In the book, the Sundstroms live in the hinterlands, but the historical references to the construction of Stalin Allee, later Karl-Marx-Allee, in East Berlin are unmistakable. The 1954 Moscow "All-Union Conference of Builders, Architects and Workers in the Building Materials Industry" focused on Stalinist architecture and prescribed more pragmatic designs for its architects. This paradigm shift was only recognized in the GDR after a bit of a delay and it is precisely in this post-Stalinist phase of upheaval, the short-lived thaw under Khruschev, that Heym sets his novel. He first published it — after translating it from English into German himself — in 2000, a few months before his death.
As in many of his other books, Heym is also concerned in The Architects with the freedom of the individual to address societal decisions, while striking a balance between reason and one's attempts to fit in. It is about political progress and regression — and humanity. That makes his novel important even today — and very much worth reading.
Stefan Heym: The Architects, Daunt Books (German title: Die Architekten, 2000).
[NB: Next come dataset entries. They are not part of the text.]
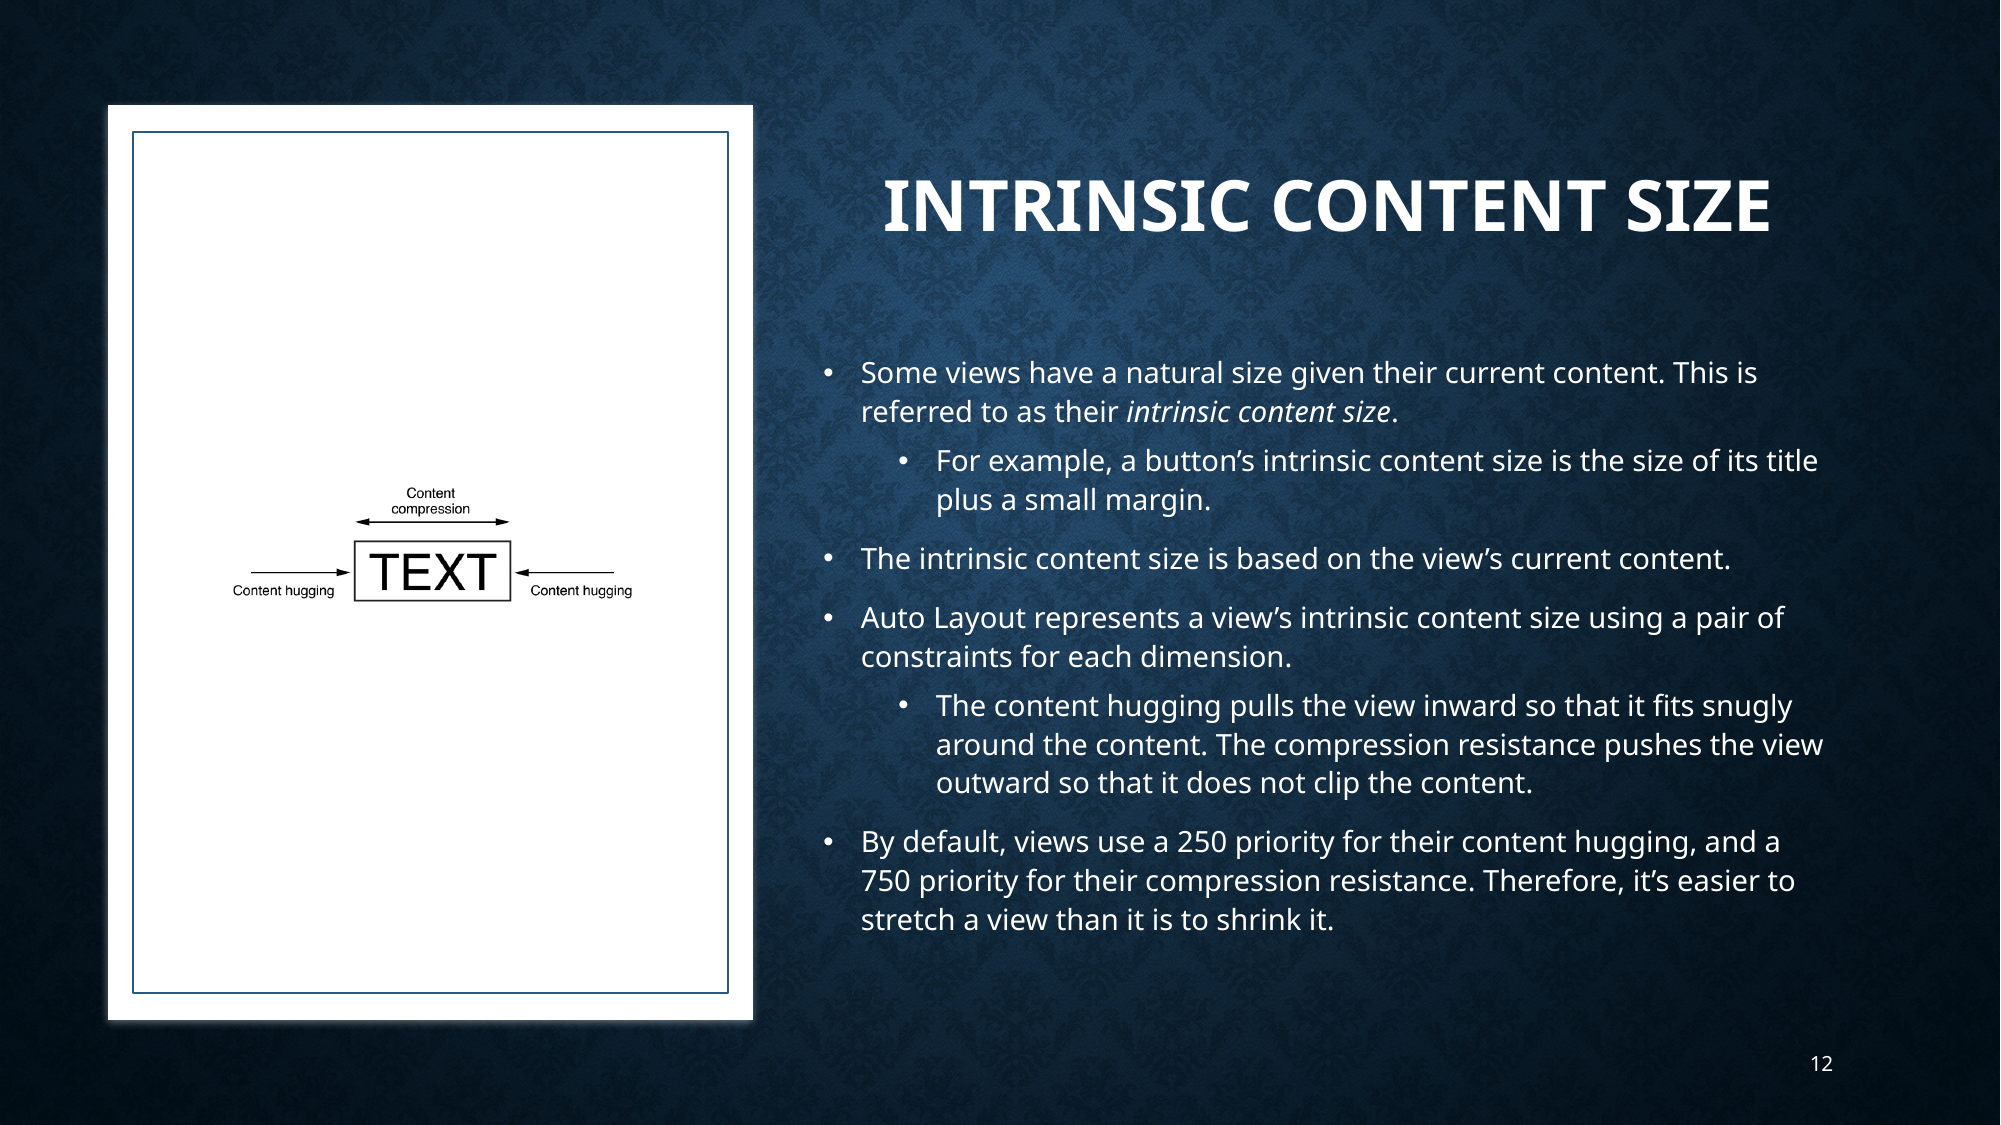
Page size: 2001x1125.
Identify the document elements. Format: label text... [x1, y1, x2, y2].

text_box [0, 0, 2000, 1125]
text_box [132, 130, 729, 995]
text_box [122, 119, 739, 1006]
title Intrinsic Content Size [808, 99, 1849, 318]
list Some views have a natural size given their current content. This is referred to as their intrinsic content size. For example, a button’s intrinsic content size is the size of its title plus a small margin. The intrinsic content size is based on the view’s current content. Auto Layout represents a view’s intrinsic content size using a pair of constraints for each dimension. The content hugging pulls the view inward so that it fits snugly around the content. The compression resistance pushes the view outward so that it does not clip the content. By default, views use a 250 priority for their content hugging, and a 750 priority for their compression resistance. Therefore, it’s easier to stretch a view than it is to shrink it. [808, 343, 1849, 993]
slide_number 12 [1724, 1035, 1849, 1095]
picture [186, 474, 675, 650]
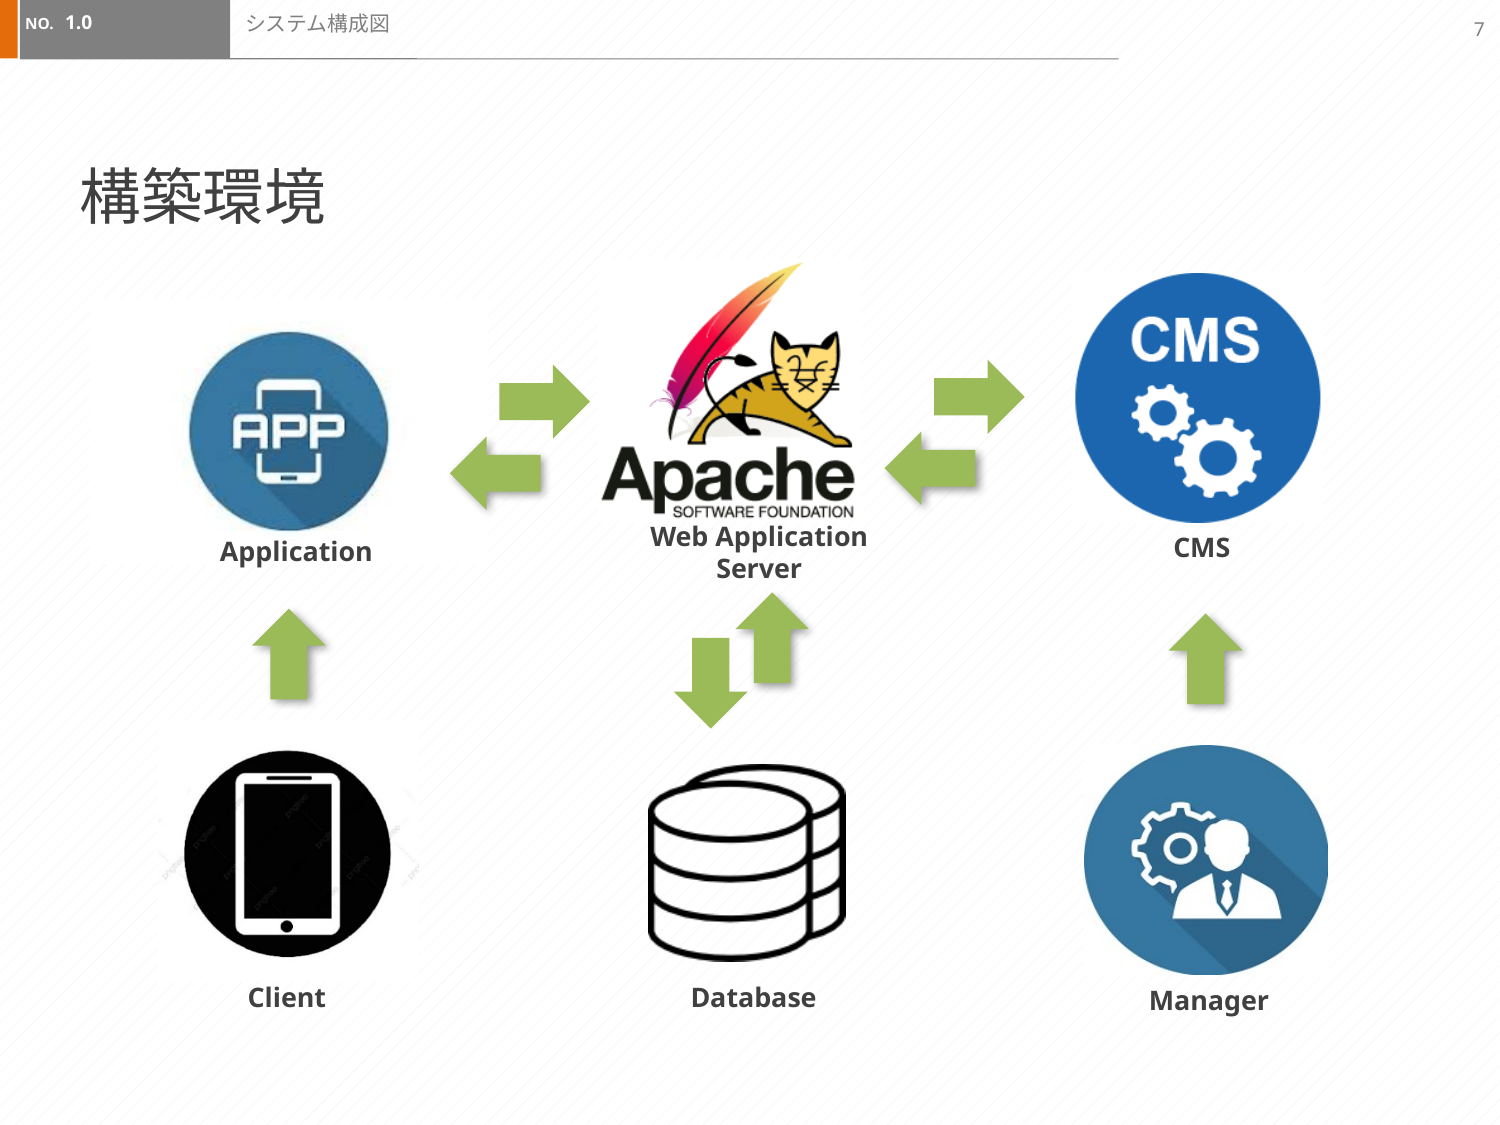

Heym wrote the English version of the book himself.
Stefan Heym was born the son of a Jewish merchant family under the name of Helmut Flieg in Chemnitz in 1913. A committed Socialist, Stefan Heym escaped from the Nazis to Czechoslovakia and later emigrated to the United States. He gained American citizenship and landed with US troops at Normandy. In a protest move against the Korean War, he gave up his American citizenship and moved to the GDR, although he never became a member of the Socialist Unity Party. His novel The King David Report, on the relationship between spirit and power, created a small sensation in the GDR. He remained a Socialist, even while sitting in German Parliament for the reform communist PDS party in the early years following reunification through 1995. He died in 2001 during a trip to Jerusalem for a panel about the "dissident" poet Heinrich Heine.